The wait time has increased even though the volume of traffic is "only about 30 percent of pre-Covid-19 levels", an IATA statement said.

The air transport lobby group has warned that time spent in airports could swell to five hours and 30 minutes if traffic rebounds to 75 percent of its pre-pandemic level, and even longer "without process improvements".

Eight-hour airport delays possible

If traffic fully returns to normal, the IATA estimates people could spend up to eight hours getting to their planes and back out at their destinations.

The European branch of Airports Control International (ACI Europe) expects 125 million people to travel by air in August, barely half the level recorded two years earlier.

Eurocontrol, the organisation tasked with air navigation security on the continent, forecasts the level in August to be between 46 and 69 percent of that in August 2019, depending on how the health crisis plays out in the next two months.

The EU Digital Covid Certificate -- showing whether a traveller has been vaccinated, has immunity from a previous infection or has passed a coronavirus test -- will be available from 1 July in an effort to make travel smoother within the 27-nation bloc.

Real prospect of widespread chaos

"The level of both uncertainty and complexity in planning for the restart is just mind blowing for now," said ACI Europe director general Olivier Jankovec, whose association represents 500 airports on the continent.

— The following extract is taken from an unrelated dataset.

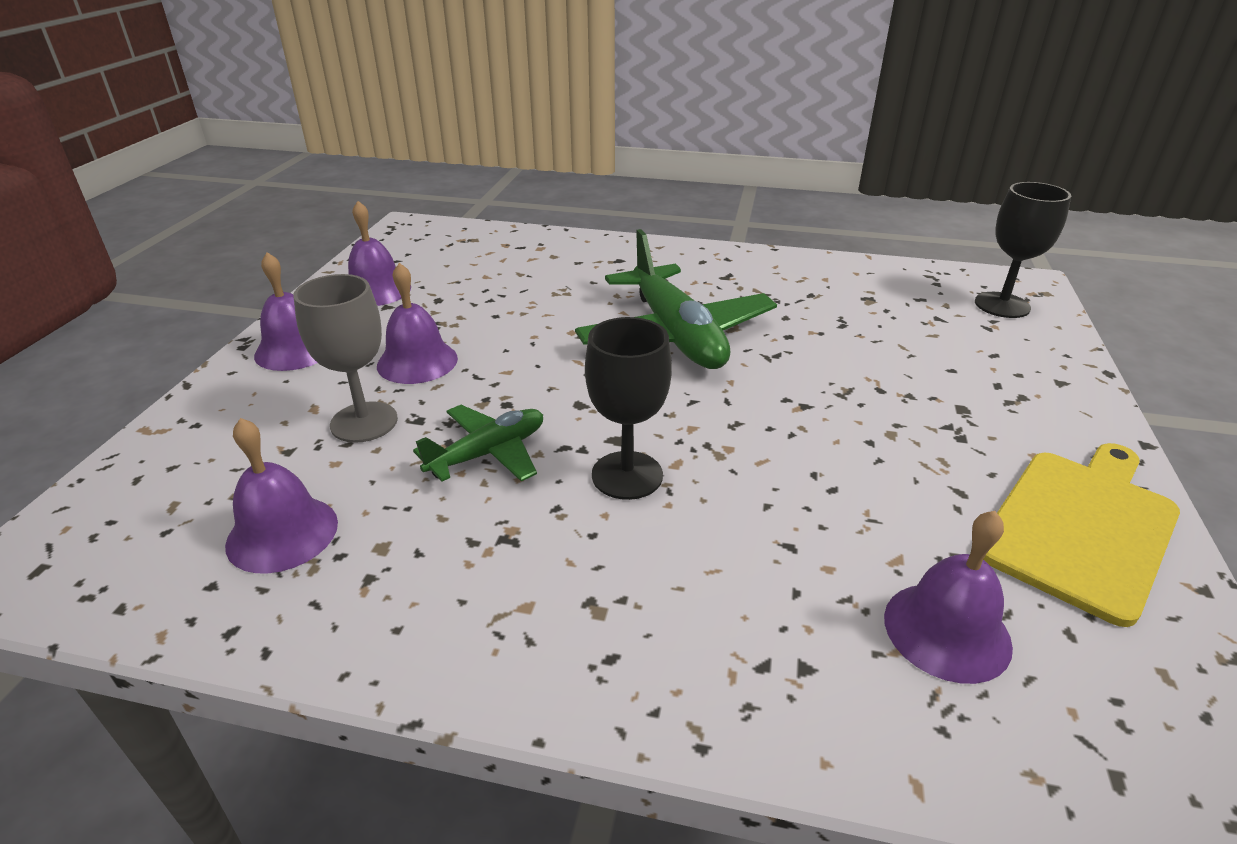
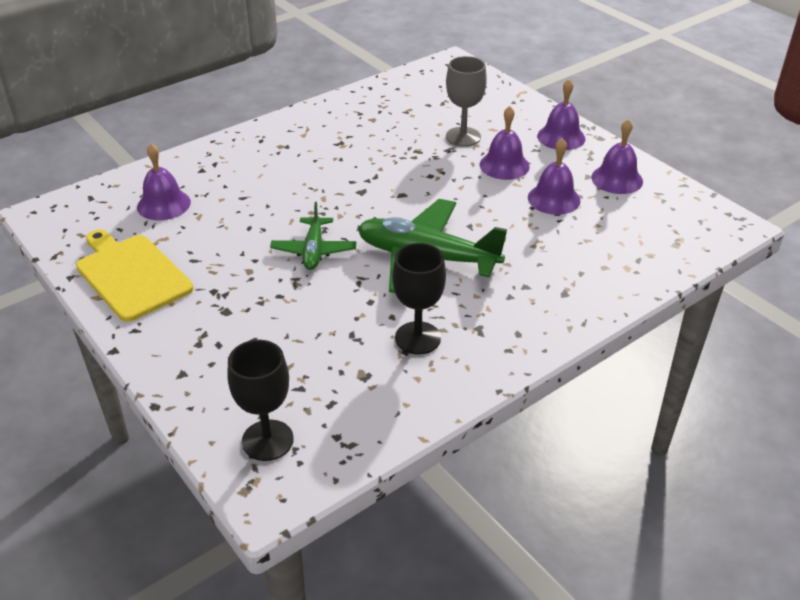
camera: 130 degrees right, 5 degrees up
(282, 533) = (407, 104): purple bell -> purple bell (554, 199)
(488, 453) = (397, 157): green plane -> green plane (314, 250)
(627, 475) = (334, 182): black goblet -> black goblet (417, 338)
(1081, 526) = (131, 275): yellow cutting board -> yellow cutting board turned 150 degrees clockwise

"With each passing day, the prospect of travellers enduring widespread chaos at airports this summer is becoming more real."

Verification of Covid tests, passenger location forms and quarantine documents "vary depending on their point of origin and destination, based on rules which remain largely unaligned and unstable across Europe," ACI Europe noted.

In France, border police now systematically check identity papers, even for passengers within the Schengen passport-free travel zone, and machines that do it automatically have been shut down.

Airport authorities are focused meanwhile on keeping passengers moving, in particular at inspection points aimed at detecting potentially dangerous objects and liquids.

Immigration control remains under the state's authority.

"At the top of my list of concerns are talks with the interior ministry on how to keep this summer from becoming an apocalypse in terms of passenger delays," said Augustin de Romanet, head of the Paris airport group ADP.

An industry insider has suggested that the warnings of potential chaos are exaggerated, saying "ADP and the airlines are sounding the alarm to put pressure on the French government" to ensure lighter health measures.